In some processes, a chemical retarder is applied to the mould surface before the facing mix is sprayed. This delays setting of the thin surface layer of cement paste, which can then be washed away with a water jet after demoulding to reveal the decorative fine aggregate beneath — the exposed aggregate finish. This technique requires the retarder to be fully compatible with the mould material and applied at a controlled, uniform thickness.
How the Mould Face Influences the GRC Element
The relationship between mould face and GRC performance extends beyond surface aesthetics. The mould face of a sprayed GRC panel — the face that was in contact with the mould during production — is consistently denser and smoother than the back face, which is finished by roller compaction or trowelling. This has a direct effect on mechanical test results: flexural strength tests are routinely conducted in both orientations (mould face up and mould face down) and the ratio of these results — the top/bottom ratio — is a standard quality indicator in GRC specification and compliance testing.
The proximity of the mould face also influences fibre distribution. The ‘wall effect’ caused by the mould face means that fibre content in the GRC is slightly lower immediately adjacent to the mould surface, as the physical boundary restricts the positioning of fibre strands perpendicular to the plane of the panel. This is a fundamental consequence of the spray-up process and is one reason why transverse tensile and inter-laminar shear strengths of flat GRC sheet are inherently lower than in-plane flexural strengths — a characteristic that designers must account for in the structural design of GRC panels.
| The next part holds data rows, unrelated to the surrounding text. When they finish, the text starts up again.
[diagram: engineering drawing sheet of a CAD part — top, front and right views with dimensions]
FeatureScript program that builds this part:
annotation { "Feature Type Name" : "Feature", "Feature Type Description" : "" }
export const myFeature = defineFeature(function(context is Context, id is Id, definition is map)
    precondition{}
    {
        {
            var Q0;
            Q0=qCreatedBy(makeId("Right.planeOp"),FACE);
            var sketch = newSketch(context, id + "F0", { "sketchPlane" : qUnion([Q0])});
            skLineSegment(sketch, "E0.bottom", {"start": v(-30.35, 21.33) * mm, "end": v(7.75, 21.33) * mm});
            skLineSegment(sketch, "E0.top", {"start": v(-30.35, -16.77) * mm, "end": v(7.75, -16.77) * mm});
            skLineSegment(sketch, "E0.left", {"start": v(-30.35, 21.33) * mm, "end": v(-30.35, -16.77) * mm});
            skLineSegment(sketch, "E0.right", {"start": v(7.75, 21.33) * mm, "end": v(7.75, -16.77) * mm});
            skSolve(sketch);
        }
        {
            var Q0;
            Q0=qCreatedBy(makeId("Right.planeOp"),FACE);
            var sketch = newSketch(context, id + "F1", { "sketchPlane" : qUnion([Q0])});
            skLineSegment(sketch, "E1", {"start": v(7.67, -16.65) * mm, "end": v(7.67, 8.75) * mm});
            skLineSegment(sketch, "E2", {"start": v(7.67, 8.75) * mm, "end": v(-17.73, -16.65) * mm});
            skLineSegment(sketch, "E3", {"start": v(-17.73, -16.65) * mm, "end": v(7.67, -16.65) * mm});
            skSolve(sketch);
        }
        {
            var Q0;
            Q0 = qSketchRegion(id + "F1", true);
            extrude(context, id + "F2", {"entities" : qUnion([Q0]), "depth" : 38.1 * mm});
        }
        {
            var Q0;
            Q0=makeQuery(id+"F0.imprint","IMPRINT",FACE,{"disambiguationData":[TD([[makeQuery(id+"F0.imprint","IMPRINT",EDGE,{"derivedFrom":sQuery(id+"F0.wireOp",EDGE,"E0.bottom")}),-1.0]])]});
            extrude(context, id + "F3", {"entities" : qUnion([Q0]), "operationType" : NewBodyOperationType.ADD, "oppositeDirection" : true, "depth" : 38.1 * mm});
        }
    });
Practical Guidance: Mould Selection by Application
The mould is not a passive container — it is an active participant in the quality of every GRC element produced from it. Investment in mould design and material selection pays dividends in reduced breakage during stripping, consistent surface quality, dimensional compliance, and production efficiency. Polyurethane rubber, flexible liners and adaptive systems have transformed what is achievable in complex architectural GRC, and the integration of digital design with adaptive mould technology is pushing the boundaries further still.
For any new production project, the starting point should always be the geometry and surface specification of the finished element. Working backwards from these requirements to select the optimal mould system — material, construction method, release strategy and dimensional allowances — is the most reliable path to achieving specification compliance and a product that does justice to the architectural intent it was designed to realise.